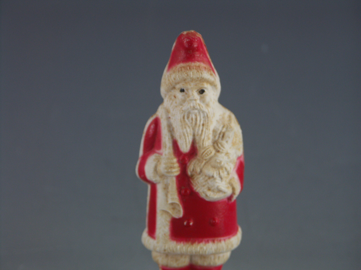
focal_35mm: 199
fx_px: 2075
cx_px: 180
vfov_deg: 7.5
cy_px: 135
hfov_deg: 9.9
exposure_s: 1/100
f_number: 3.5
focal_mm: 50.8
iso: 100
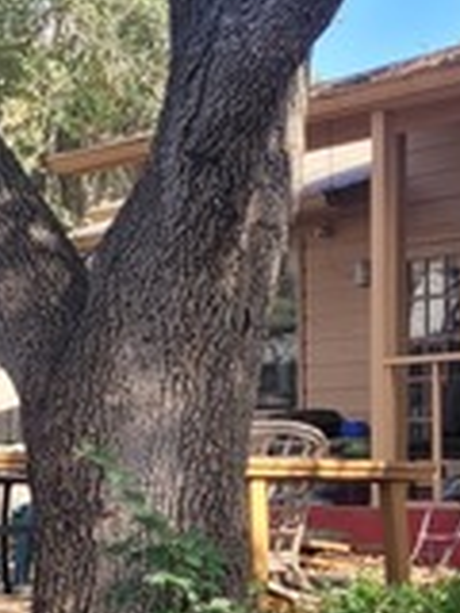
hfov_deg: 13.8
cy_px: 391
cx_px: -107
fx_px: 1843
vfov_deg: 18.9
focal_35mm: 104
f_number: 1.8
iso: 40
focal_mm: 5.4
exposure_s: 1/511
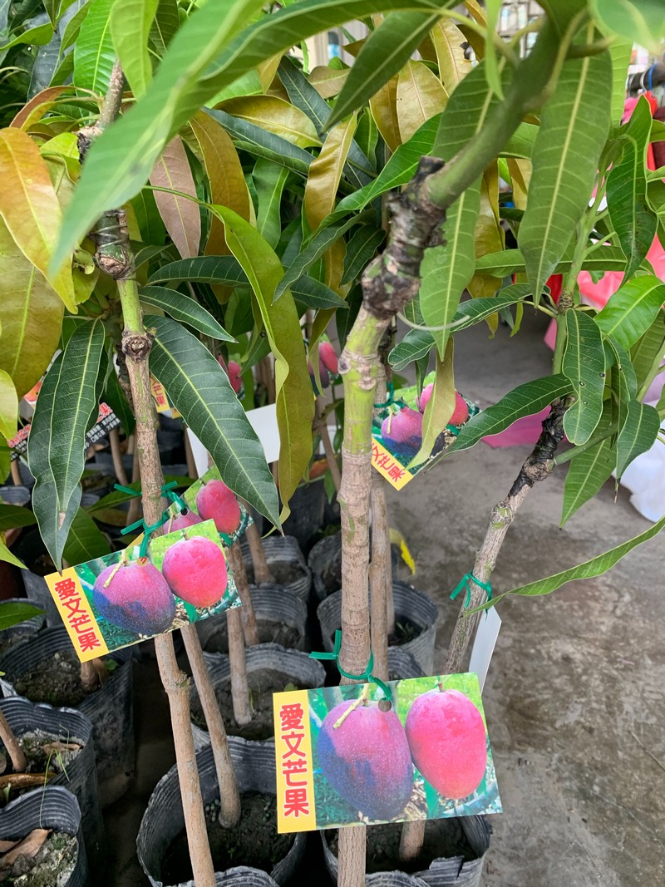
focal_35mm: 26
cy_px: 444
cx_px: 332
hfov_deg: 53.1
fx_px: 666
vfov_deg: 67.3
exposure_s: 1/121
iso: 80
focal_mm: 4.25
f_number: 1.8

To-do item:
Give an exact copy of the lines from the one with "hfov_deg: 53.1" through the end of the entries, both ends included.

Exercise output:
hfov_deg: 53.1
fx_px: 666
vfov_deg: 67.3
exposure_s: 1/121
iso: 80
focal_mm: 4.25
f_number: 1.8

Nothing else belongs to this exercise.